His most notable find was discovering two children's headstones under the crawl space of a house in Cornwallis. The parents had buried the children in the yard, but when an addition to the house was built many years later, the children's graves were never moved.
"It's an eerie sort of feeling in almost total darkness with these old stones," Skafte said.
"It's like the ghost stories and the Indiana Jones-type things. It's the most you can feel like that without traveling around the world."
He hopes his efforts help the relatives of some of the people he's found.
"There's no way, I think that a lot of the families of these people buried here have the time or some of them even the mobility to go tramping all over the place in the hope that maybe they'll find it."
Skafte is documenting his progress on the Facebook group, Abandoned Cemeteries of Nova Scotia, where he encourages others to post their own discoveries.
Jill Mattinson is one of the group's members. Like Skafte, she's long been interested in preserving the past, but for her, it's a deeply personal endeavour.

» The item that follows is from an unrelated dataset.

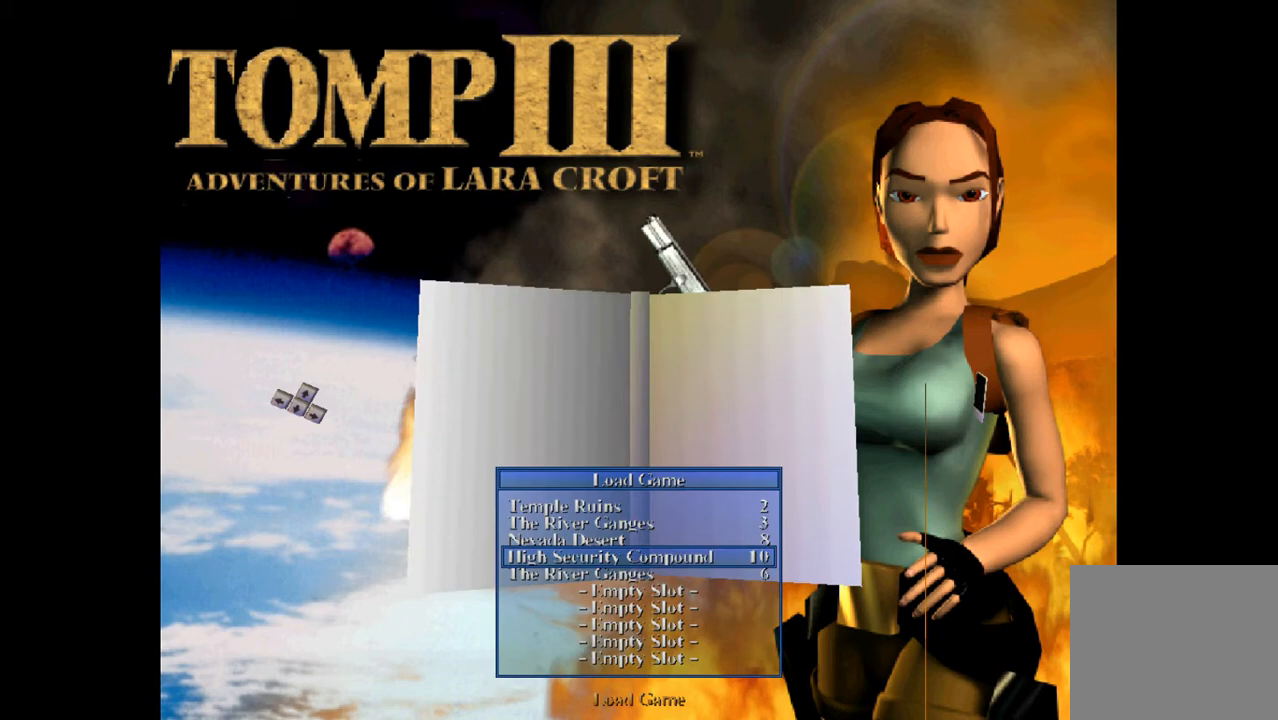
{"buttons": [], "events": []}
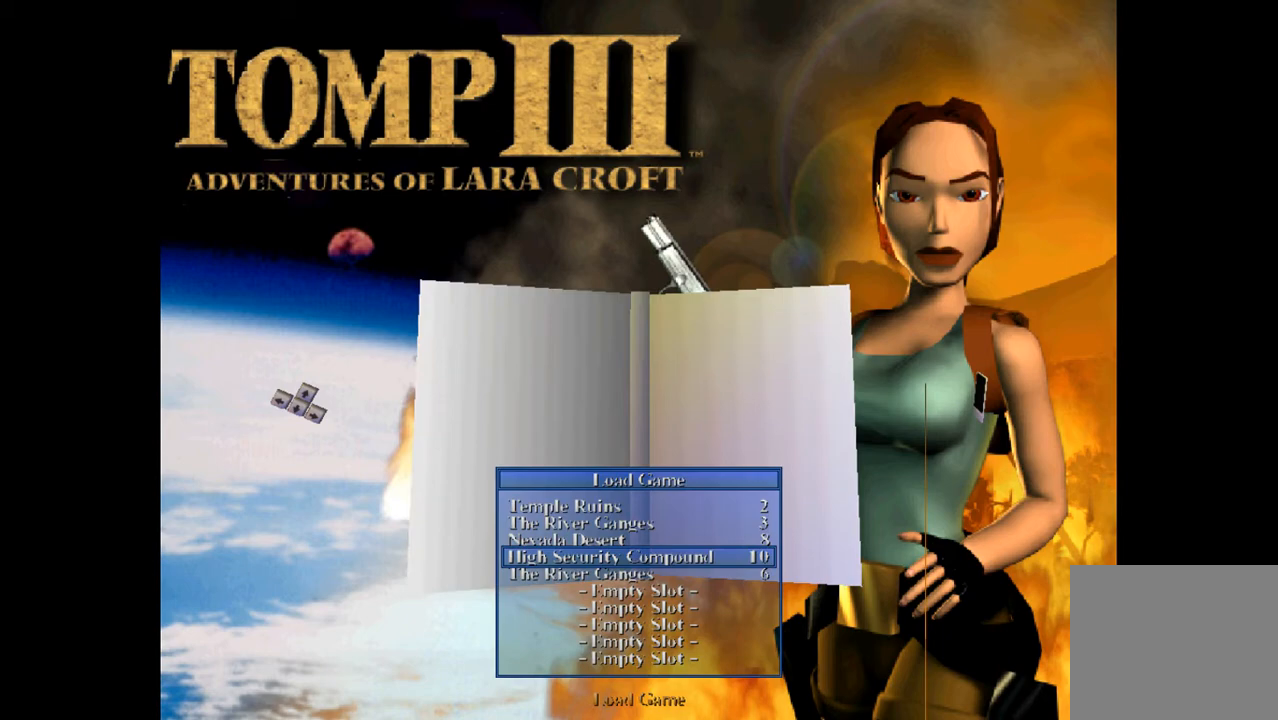
{"buttons": [], "events": []}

She's spent the last several years working with her cousins to restore a cemetery near Oxford. When her family first visited the site, it was covered in large trees and some of the stones were in bad shape.
Thanks to the efforts of Mattinson's family and volunteers, the cemetery was cleared and a sign put up. There are 21 graves at the Mattinson Hansford Cemetery, and many are Mattinson's ancestors.

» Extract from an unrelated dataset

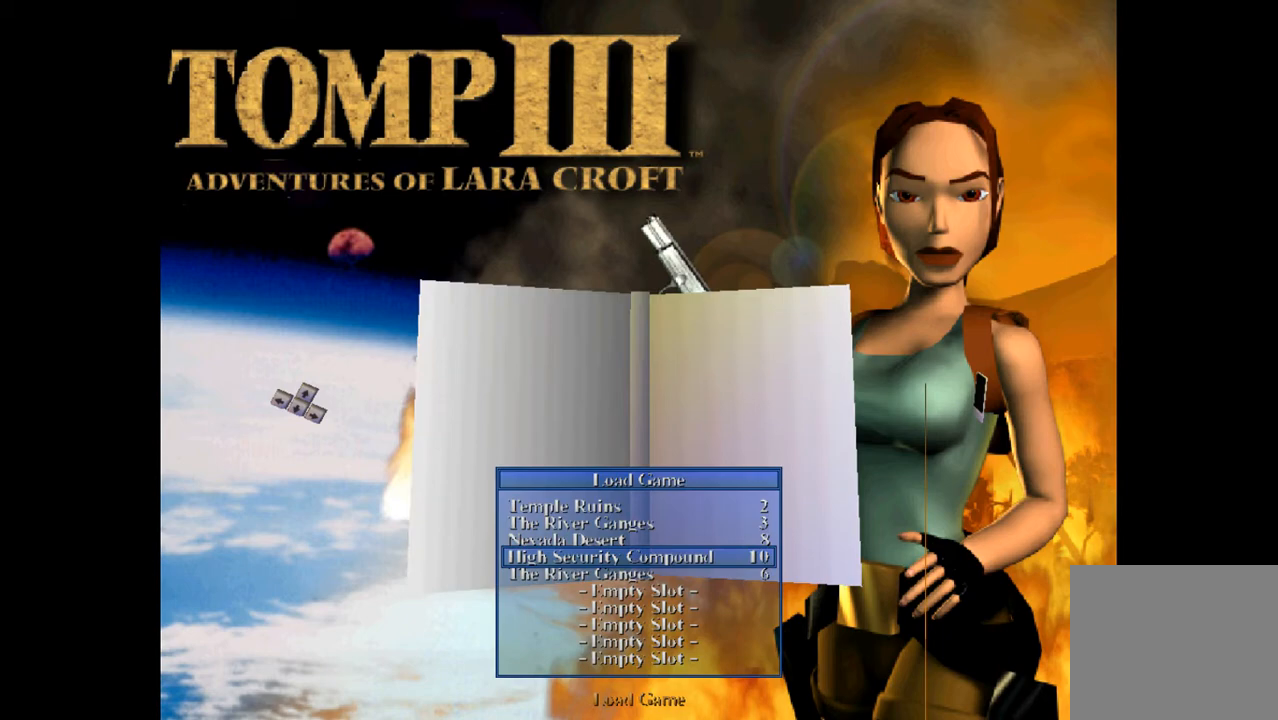
{"buttons": ["CROSS"], "events": [[133, "CROSS", "down"]]}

"It's just magical," she said. "The thing that struck me one day — and some days I'm reduced to tears, but not always —was standing by our great-grandfather's stone and realizing that our grandfather ... may have stood there in that very spot."
Mattinson is now trying to track down an even older cemetery where her great-great-great-grandparents were buried.
What's odd, said Skafte, is that he's looking for other people's history. He doesn't have many relatives of his own who are buried in Nova Scotia as his family came to the province from Ontario in the '70s and '80s.
The Annapolis Valley has always been his home though, and he feels a connection to the lives he's uncovering because of that.
"You contain wherever you're from," he said. "Since I've lived around Bridgetown my whole life, I have the same content as the earth in my bones."